20. The apparatus of claim 1, wherein each of the one or more microfluidic channels further comprises:

a gas permeable membrane positioned to couple a gas into the microfluidic channel for combination within a fluid provided at the inlet.

21. The apparatus of claim 20, wherein for each of the one or more microfluidic channels, the gas permeable membrane is positioned adjacent the fluid inlet.

22. The apparatus of claim 20, wherein for each of the one or more microfluidic channels, the gas permeable membrane is positioned adjacent the fluid inlet to couple the gas into the microfluidic channel adjacent the proximal end.

23. The apparatus of claim 20, wherein for each of the one or more microfluidic channels, the gas permeable membrane is positioned to provide gas directly into the collection chamber.

24. The apparatus of any of claims 1-23, further comprising a cassette housing the one or more microfluidic channels and filter plate, the cassette comprising first fluid tubing connectors aligned with the fluid inlets and second fluid tubing connectors aligned with the fluid outlets.

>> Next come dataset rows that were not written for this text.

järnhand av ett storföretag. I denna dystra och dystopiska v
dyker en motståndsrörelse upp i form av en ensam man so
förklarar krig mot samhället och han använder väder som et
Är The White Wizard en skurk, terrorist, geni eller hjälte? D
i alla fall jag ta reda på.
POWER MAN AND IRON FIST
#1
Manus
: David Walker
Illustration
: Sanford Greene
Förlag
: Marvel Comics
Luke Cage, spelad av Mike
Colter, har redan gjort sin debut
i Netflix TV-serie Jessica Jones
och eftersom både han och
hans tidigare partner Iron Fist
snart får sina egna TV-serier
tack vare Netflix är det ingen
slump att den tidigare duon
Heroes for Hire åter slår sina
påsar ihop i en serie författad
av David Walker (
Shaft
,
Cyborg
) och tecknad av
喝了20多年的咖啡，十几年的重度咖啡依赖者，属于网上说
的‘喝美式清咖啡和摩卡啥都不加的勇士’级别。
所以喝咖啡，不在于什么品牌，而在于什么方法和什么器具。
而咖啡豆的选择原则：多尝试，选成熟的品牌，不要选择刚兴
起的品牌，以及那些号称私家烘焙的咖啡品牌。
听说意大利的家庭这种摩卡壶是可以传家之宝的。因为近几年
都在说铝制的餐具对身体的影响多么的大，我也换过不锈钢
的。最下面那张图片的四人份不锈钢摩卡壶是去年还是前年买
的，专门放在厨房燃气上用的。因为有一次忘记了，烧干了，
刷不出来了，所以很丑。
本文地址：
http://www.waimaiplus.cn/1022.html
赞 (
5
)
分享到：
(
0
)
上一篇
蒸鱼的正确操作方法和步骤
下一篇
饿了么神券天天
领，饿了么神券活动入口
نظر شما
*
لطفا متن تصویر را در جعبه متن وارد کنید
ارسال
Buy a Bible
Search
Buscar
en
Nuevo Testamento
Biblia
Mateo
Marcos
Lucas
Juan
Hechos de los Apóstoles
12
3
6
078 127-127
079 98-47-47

25. The apparatus of claim 24, wherein the cassette comprising a gas injector housings aligned with the gas permeable membranes.

26. The apparatus of claim 24, wherein the cassette comprising a clamp positioned to sealable engage the first housing plate to the second housing plate, by compressing the gasket into sealed engagement with the first housing plate and with the second housing plate.

27. The apparatus of claim 1, further comprising a gas venting window disposed in the linear channel upstream of the collection chamber, the gas venting window hosing a porous element.

28. The apparatus of claim 27, further comprising:

a first housing plate containing the one or more linear channels and one or more gas venting windows ; and

a second housing plate containing the one or more collection chambers notched to accommodate porous elements in the one or more gas venting windows.

29. The apparatus of claim 1, wherein each transition stage comprises an obstacle for at least partially redirecting fluid from the linear channel to the collection chamber.